Прорычав что-то себе под нос, урвасы набросились на священника, но тут же отскочили назад, едва успев увернуться от кругового удара булавы. Дети лесов были сильны и выносливы, но их ремесло – охота, а межплеменные войны, не говоря уже о стычках с миссионерами, происходили настолько редко, что Патриун не сомневался в успехе боя: «один ОН против пяти».
Попытка взять филанийского «шамана» наскоком повторилась. Она, как и первая, не привела к желанному результату. Воины в медвежьих шкурах успели отскочить назад, но сбились в кучу, дав тем самым врагу возможность перейти в наступление. Шипы булавы обагрились кровью; один из пяти дикарей упал на колени, закрыв трясущимися ладонями кровавое месиво на месте лица. Патриун стал развивать успех, его булава уже сломала одно древко и пару шлемов из медвежьих голов, как вверху левой лопатки, как раз под ключицей, вонзилось что-то острое и зазубренное.

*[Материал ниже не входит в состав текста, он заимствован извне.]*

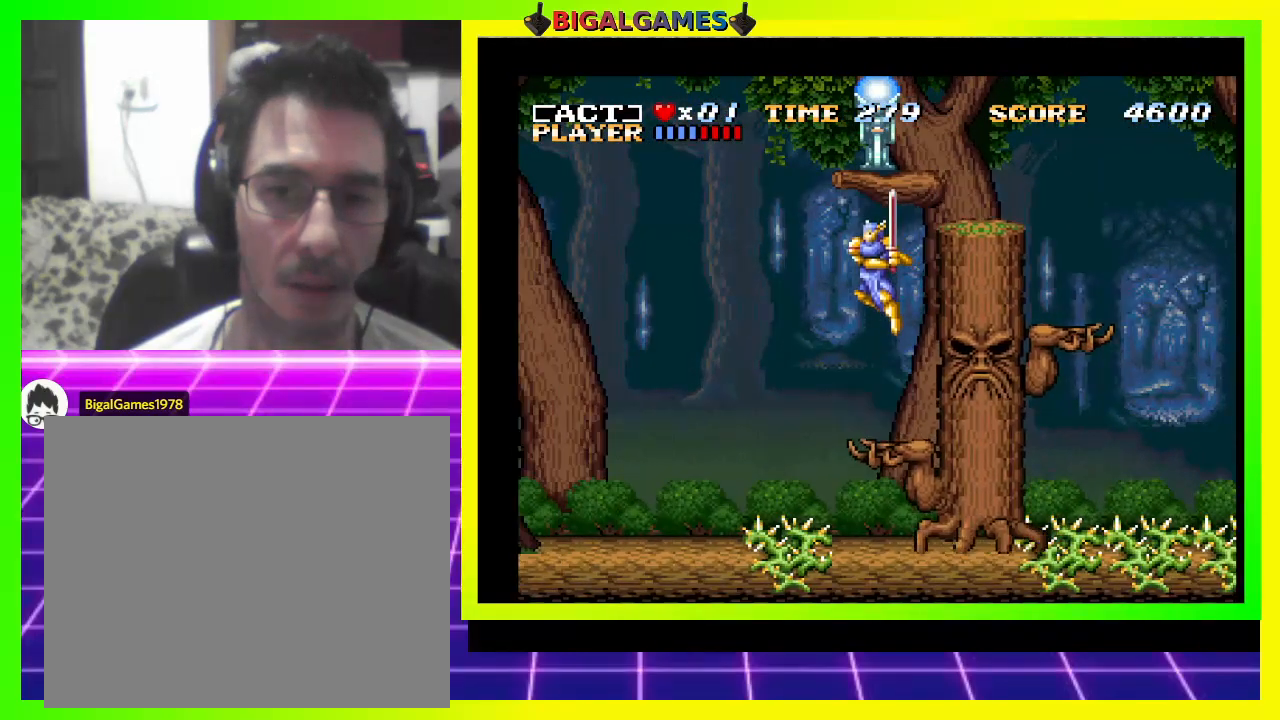
{"buttons": ["CROSS", "DPAD_RIGHT"], "right_stick": "center", "events": [[33, "DPAD_RIGHT", "up"], [333, "CROSS", "down"], [367, "DPAD_RIGHT", "down"]]}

Миссионер оглянулся, к врагам подоспела подмога. Вокруг было столько урвасов, что о продолжении боя не могло быть и речи. Как бы искусно ни владел человек булавой иль мечом, как бы силен он ни был, но ему никогда в одиночку не одолеть несколько десятков вооруженных мужчин, пусть даже не очень хорошо владеющих боевым оружием. Всего пару секунд священник затравленно смотрел на обступивших его врагов, гадая, дадут ли ему умереть в бою, а затем в незащищенный шлемом затылок ударила сильная боль. Мир померк, духовный наставник филанийской миссии потерял сознание еще до того, как подогнулись его колени, а из могучих рук выпала обагренная кровью булава.
* * *
Настоятель монастыря Деншон поглубже укутался в теплый плед и пододвинул кресло к самому камину. Старость – не радость, в особенности, если большая часть жизни прошла в боях и походах. На стариковское тело не лучшим образом действовала холодная осенняя погода, а из-за непрерывно ливших дождей да свободно гулявших по кельям обители сквозняков мигрень разыгрывалась даже у молодых служителей Индория. В это проклятое время года болели все, во всем монастыре нельзя было найти ни одного монаха с не раскрасневшимся, не распухшим от сырости носом.
Преподобный отец Патриун берег свое тело, и тому была куда более веская причина, чем свойственная всем людям боязнь смерти. За считаные секунды он мог без затраты больших усилий превратиться из дряхлого старца в пышущего здоровьем юношу или зрелого мужчину; мог, но не позволял себе такой вольности. Его миссия, его роль, которую он играл вот уже сорок шестой год, так и оставалась незавершенной, а значит, нельзя было перейти к следующей, более интересной… Это нарушило бы правила – правила, которые он устанавливал себе сам и строго следил за их исполнением. Приняв обличье боевого священника, могущественное существо, один из создателей этого мира, попало в ловушку общественных норм и иерархических законов, расставленную неразумным, недальновидным человечеством.